** Text **
....................

Friday, August 19, 2011

Page Missing?

A close friend of mine recently blogged about an upcoming feature of an Oracle product...let's call it OEM.  So, in his zeal to discuss the latest, greatest and the new technology in OEM, when a product manager sent him an email and asked about how he knew about the new features, my friend removed his post.  Was that a wise move or did it display a lack of courage?  Who's to say...maybe both?   The real downside is that there was an interesting conversation between him and an Oak Table member I was enjoying. The lessons we should learn from this are, "Secret information isn't always declared so."  The other lesson is..."He who has the most lawyers wins arguments before they begin."

Monday, August 15, 2011

Equi-sized Partition Cuts

There are a lot of resources to show you how to make a partitioned table...syntax search results are plentiful...but its unusual to find a resource that tells you about the process to partition a table.

Some rows are wider than others, and a lot of times your partition key doesn't have gaps...so this may not apply to you.  When partitioning my approach has been to:

1. Identify the access patterns
    You can do this by talking to the application development teams and selecting from hist_sql_plan (see below).  That will give you a good idea about some of the sql that's hitting the table in question.  Is it direct-io reads or conventional dml?  Are they simple queries, where response time is likely important, or are they more complex, taking several minutes to complete?  Look at the operation column.

....................

** Material provided **
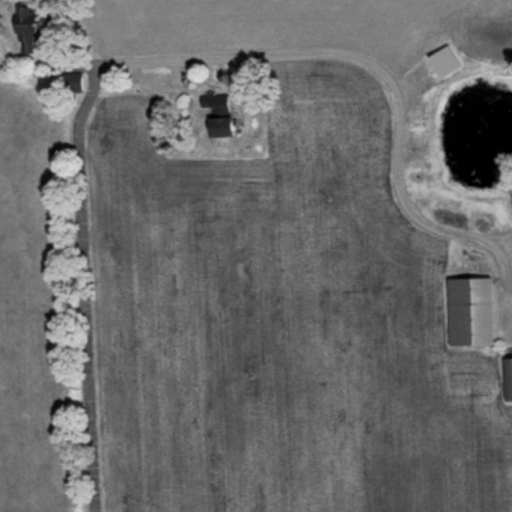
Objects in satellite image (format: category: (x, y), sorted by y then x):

....................

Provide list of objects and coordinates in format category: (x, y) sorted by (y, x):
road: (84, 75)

....................

** Set exercise **
Answer these from the blog page above, one line each:
(a) What did the friend do after a product manager emailed him about the new features?
(b) What is step 1 in the author's approach to partitioning a table?
(c) Which column does the blog page say to look at?

** Answer to this exercise **
(a) He removed his post.
(b) Identify the access patterns.
(c) The operation column.